Das ist die gesamte Zeit über höchst faszinierend, wird aber oft spielerisch entwickelt und kommt nie elitär und spießig daher. Auch künstlerisch bietet der Film Einiges. Die Kamera, die leider in den rasanteren Szenen dazu neigt, etwas zu stark zu eiern und zu wackeln, lässt den Wald als magischen und zugleich realistischen Ort erscheinen. Tolle Bilder mit schönen Lichteffekten gibt es ebenso wie ausufernde Set-Ideen.

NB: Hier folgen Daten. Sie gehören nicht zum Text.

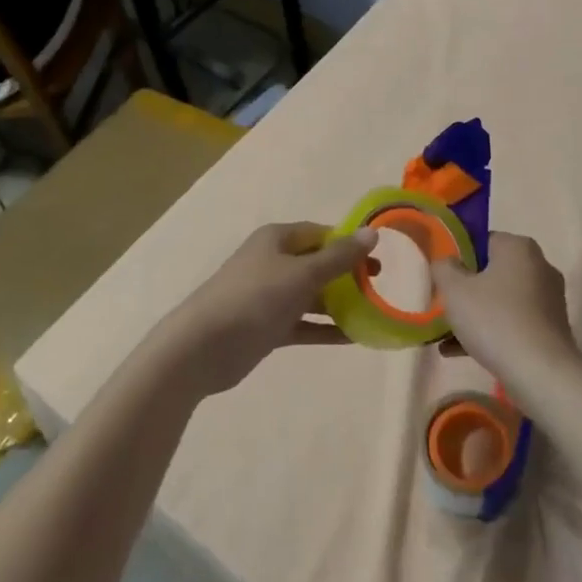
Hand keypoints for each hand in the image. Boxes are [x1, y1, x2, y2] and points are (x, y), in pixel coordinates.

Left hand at [153, 222, 373, 397]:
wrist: (202, 347)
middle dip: (347, 275)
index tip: (376, 259)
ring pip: (311, 295)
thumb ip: (338, 257)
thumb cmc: (254, 298)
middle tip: (378, 287)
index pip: (320, 233)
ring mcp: (268, 296)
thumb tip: (371, 233)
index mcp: (277, 239)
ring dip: (339, 304)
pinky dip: (325, 328)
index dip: (348, 243)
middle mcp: (273, 262)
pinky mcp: (266, 327)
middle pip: (317, 264)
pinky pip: (303, 323)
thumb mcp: (302, 274)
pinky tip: (354, 338)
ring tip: (373, 313)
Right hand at [431, 232, 581, 390]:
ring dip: (476, 315)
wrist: (541, 373)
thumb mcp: (455, 290)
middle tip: (444, 306)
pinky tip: (462, 352)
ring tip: (446, 337)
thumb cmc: (494, 320)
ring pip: (502, 300)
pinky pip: (514, 322)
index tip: (442, 280)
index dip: (458, 258)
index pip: (482, 241)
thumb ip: (443, 267)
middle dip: (467, 290)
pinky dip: (492, 332)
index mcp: (518, 247)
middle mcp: (539, 266)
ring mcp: (549, 299)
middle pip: (492, 272)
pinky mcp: (552, 328)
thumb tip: (446, 262)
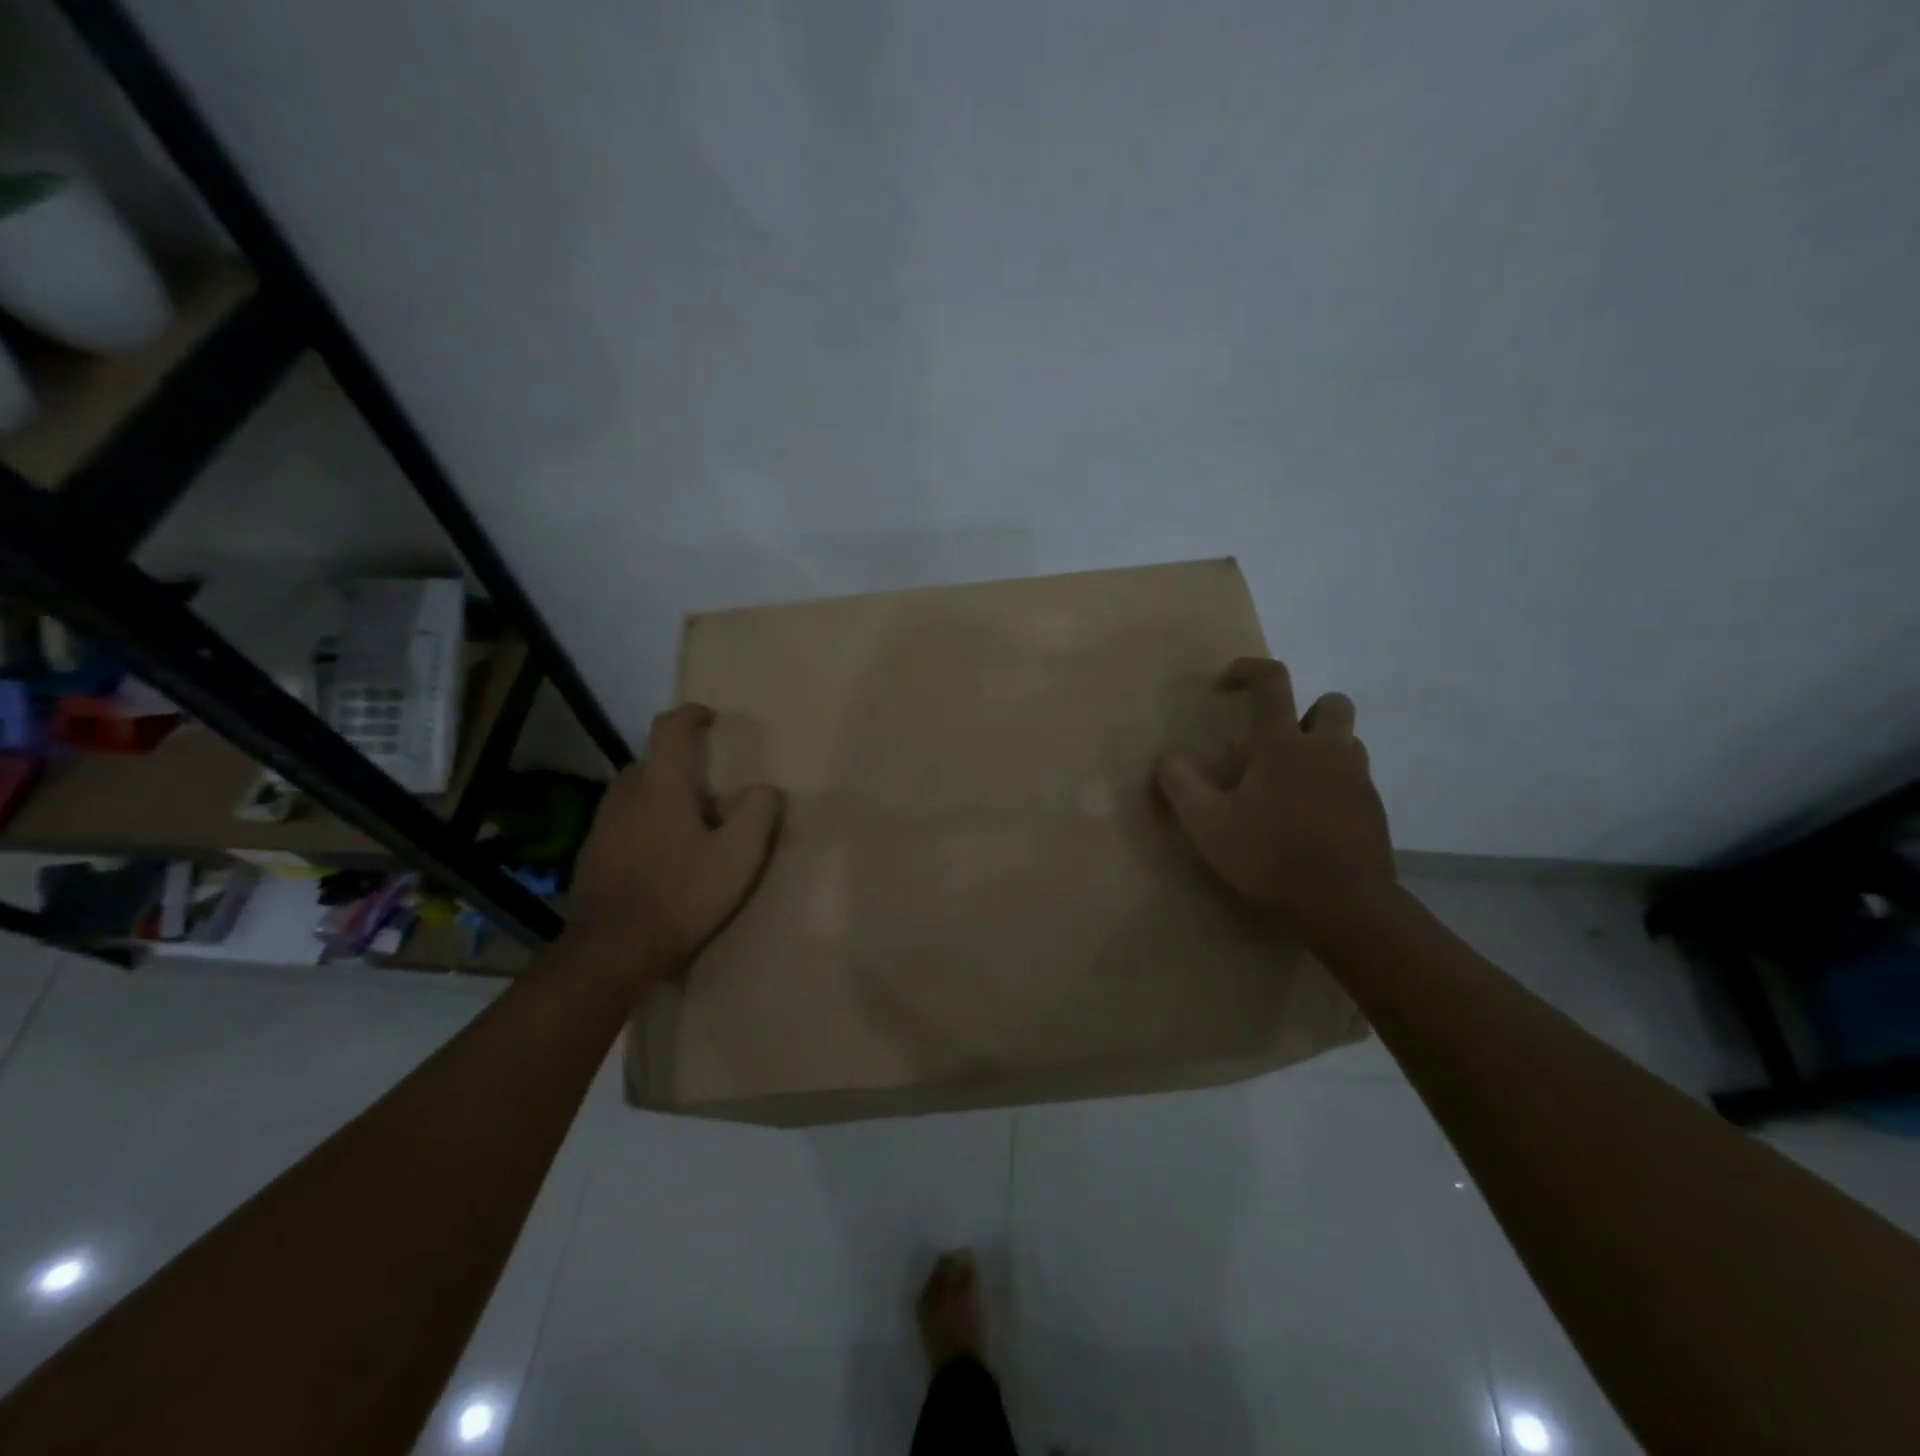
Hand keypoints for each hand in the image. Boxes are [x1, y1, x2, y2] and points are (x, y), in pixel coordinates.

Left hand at [569, 704, 784, 973]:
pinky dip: (643, 824)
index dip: (690, 715)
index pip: (670, 729)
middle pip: (651, 762)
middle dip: (679, 766)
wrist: (612, 949)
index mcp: (661, 785)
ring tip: (687, 825)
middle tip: (709, 791)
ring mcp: (602, 824)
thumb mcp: (738, 857)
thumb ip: (758, 814)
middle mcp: (625, 794)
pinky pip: (622, 822)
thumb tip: (766, 789)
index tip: (709, 717)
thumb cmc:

Besonders Carols Versteck und die Festung, die durch Max’ Anweisung entsteht, sind faszinierende visuelle Ideen. Diese optische Pracht wird durch einen absolut zauberhaften Musiksoundtrack verziert. Größtenteils dafür verantwortlich war „Yeah Yeah Yeahs“ Frontfrau Karen O., die mit herrlichen Harmonien und Kindergesang ziemlich gut Melancholie, Rabaukentum und Trauriges unterstützt.

Daran darf man sich erfreuen und an den Sets ordentlich satt sehen, doch im Fokus stehen die Charaktere in ihrer Interaktion. Auch wenn das Ende ein wenig zu schnell abgehandelt wirkt, ist die emotionale Involvierung immer gewährleistet. Lachen, Bedrückung und Tränen kommen hier wohl abwechselnd in Intervallen. Spike Jonzes „Where the wild Things are“ ist nicht zwangsläufig ein Film für Kinder, sondern über Kinder. Und als solcher ist er ein bewundernswert mutiges, intelligentes und ambitioniertes Werk, das Aufmerksamkeit verdient. So wie jedes Kind Aufmerksamkeit verdient.

Fazit:
Spike Jonze macht aus Maurice Sendaks Kinderbuch eine clever durchdachte Studie in Kinderpsychologie. Mit mehr Handlung, mehr Charakterdetails und einer begeisternden Bildsprache ist die Filmform des Kultbuches mehr erwachsene Rückschau als Kinderfilm. Kinder unter 10 Jahren könnten mit der anspruchsvollen Haltung des Films eventuell überfordert werden. Abseits davon ist der Film auf nahezu allen Ebenen gelungen.